Author: Robert Zacharias
Publisher: Studies in Immigration and Cul
Published: 2013
Total Pages: 0
ISBN-13: 9780887557477
DOWNLOAD EBOOK"Despite the fact that Russian Mennonites began arriving in Canada en masse in the 1870s, much Canadian Mennonite literature has been characterized by a compulsive telling and retelling of the fall of the Mennonite Commonwealth of the 1920s and its subsequent migration of 20,000 Russian Mennonites to Canada. This privileging of a seminal dispersal, or "break event," within the broader historic narrative has come to function as a mythological beginning or origin story for the Russian Mennonite community in Canada, and serves as a means of affirming a communal identity across national and generational boundaries.
Author: S. L. Klassen
Publisher: TouchWood Editions
Published: 2021-09-06
Total Pages: 167
ISBN-13: 1771513594
DOWNLOAD EBOOKA satirical cocktail book featuring seventy-seven cocktail recipes accompanied by arcane trivia on Mennonite history, faith, and cultural practices. At last, you think, a book of cocktails that pairs punny drinks with Mennonite history!

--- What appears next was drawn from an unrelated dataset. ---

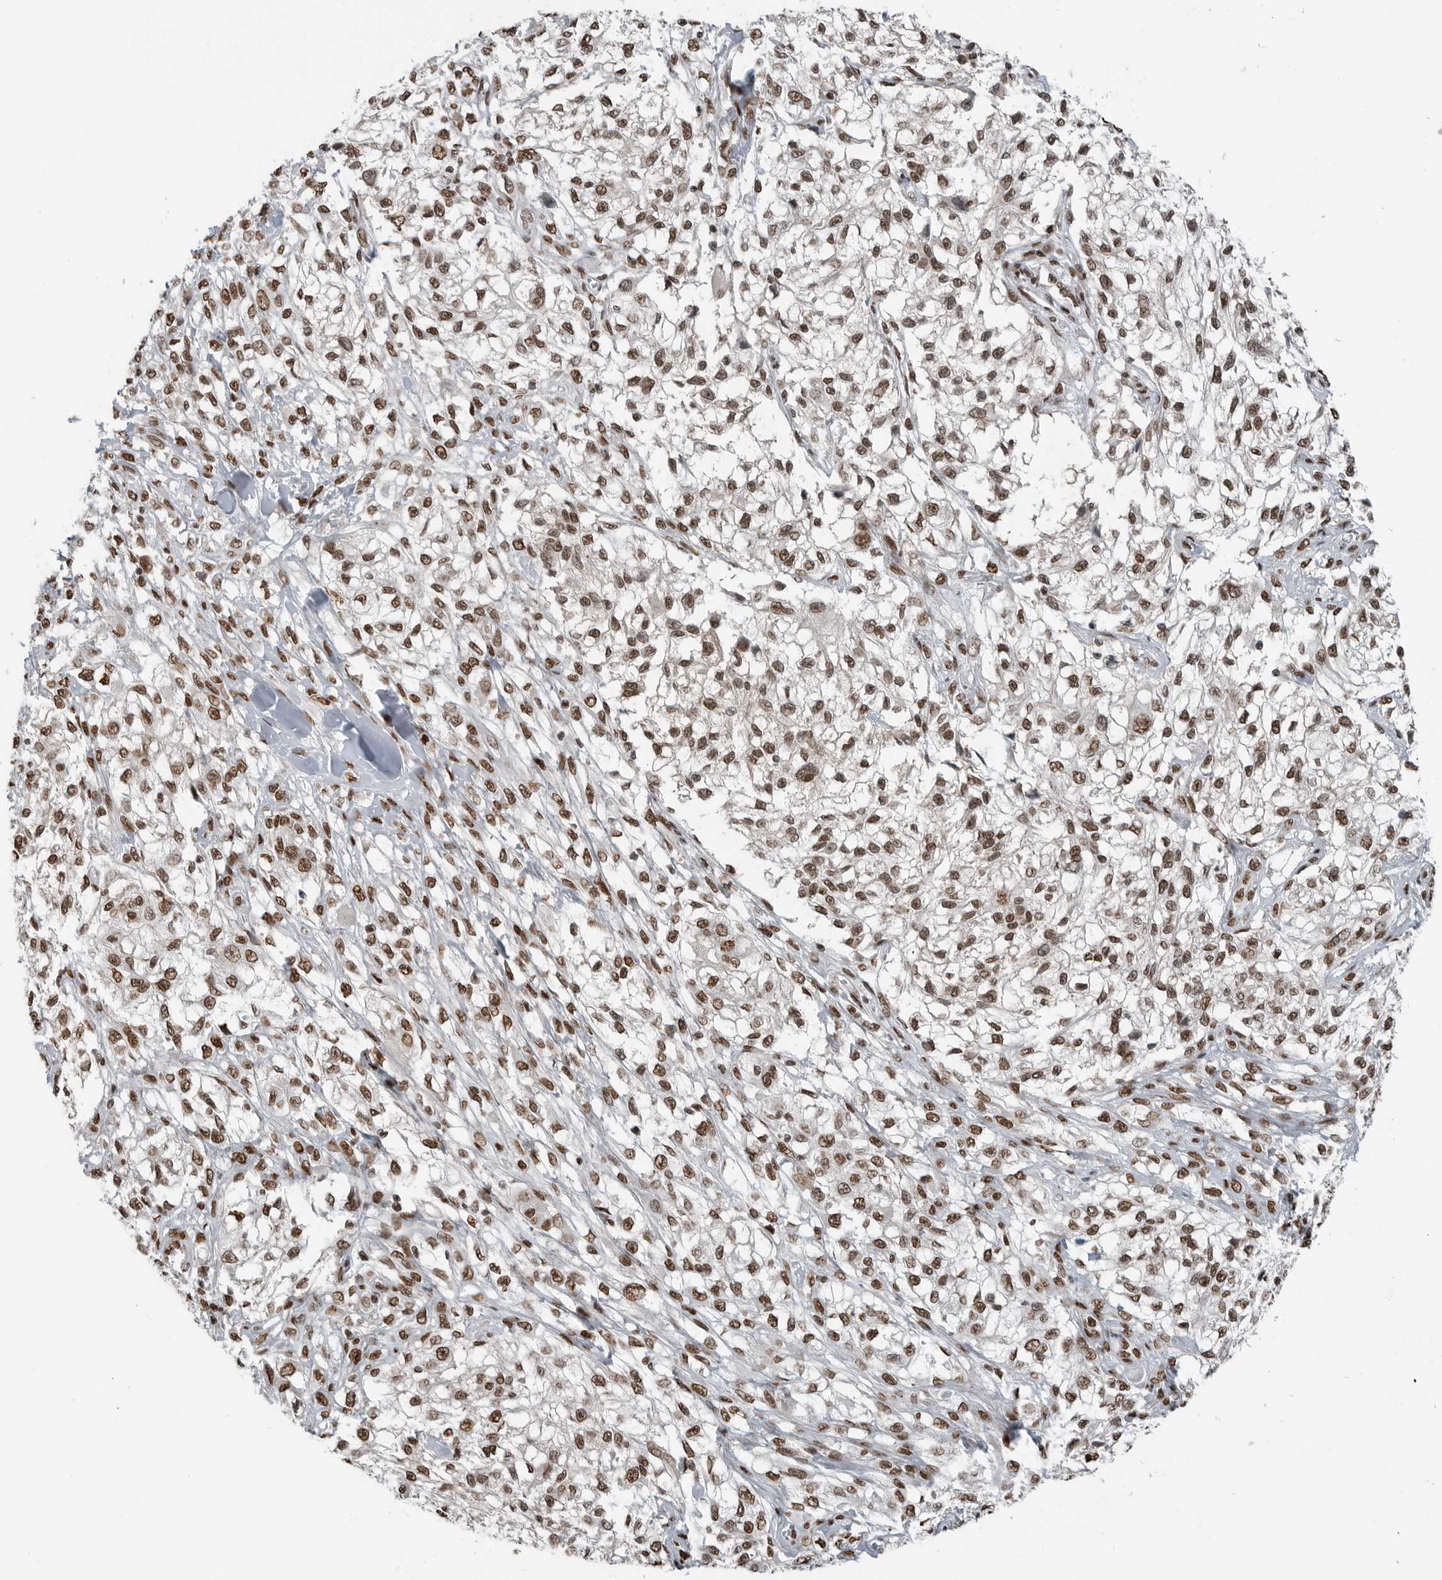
{"staining": {"intensity": "moderate", "quantity": ">75%", "location": "nuclear"}, "tissue": "melanoma", "cell_type": "Tumor cells", "image_type": "cancer", "snomed": [{"axis": "morphology", "description": "Malignant melanoma, NOS"}, {"axis": "topography", "description": "Skin of head"}], "caption": "Immunohistochemical staining of human melanoma displays moderate nuclear protein staining in approximately >75% of tumor cells.", "gene": "BLZF1", "patient": {"sex": "male", "age": 83}}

Yes, cocktail enthusiast and author of the popular Drunken Mennonite blog Sherri Klassen is here to bring some Low German love to your bar cart. Drinks like Brandy Anabaptist, Migratarita, Thrift Store Sour, and Pimm’s Cape Dress are served up with arcane trivia on Mennonite history, faith, and cultural practices. Arranged by theme, the book opens with drinks inspired by the Anabaptists of sixteenth-century Europe (Bloody Martyr, anyone?), before moving on to religious beliefs and practices (a little like going to a bar after class in Seminary, but without actually going to class). The third chapter toasts the Mennonite history of migration (Old Piña Colony), and the fourth is all about the trappings of Mennonite cultural identity (Singalong Sling). With seventy-seven recipes, ripping satire, comical illustrations, a cocktails-to-mocktails chapter for the teetotallers, and instructions on scaling up for barn-raisings and funerals, it’s just the thing for the Mennonite, Menno-adjacent, or merely Menno-curious home mixologist.
Author: Janis Thiessen
Publisher: University of Toronto Press
Published: 2013-01-01
Total Pages: 265
ISBN-13: 1442611138
DOWNLOAD EBOOKManufacturing Mennonites examines the efforts of Mennonite intellectuals and business leaders to redefine the group's ethno-religious identity in response to changing economic and social conditions after 1945. As the industrial workplace was one of the most significant venues in which competing identity claims were contested during this period, Janis Thiessen explores how Mennonite workers responded to such redefinitions and how they affected class relations. Through unprecedented access to extensive private company records, Thiessen provides an innovative comparison of three businesses founded, owned, and originally staffed by Mennonites: the printing firm Friesens Corporation, the window manufacturer Loewen, and the furniture manufacturer Palliser. Complemented with interviews with workers, managers, and business owners, Manufacturing Mennonites pioneers two important new trajectories for scholarship - how religion can affect business history, and how class relations have influenced religious history.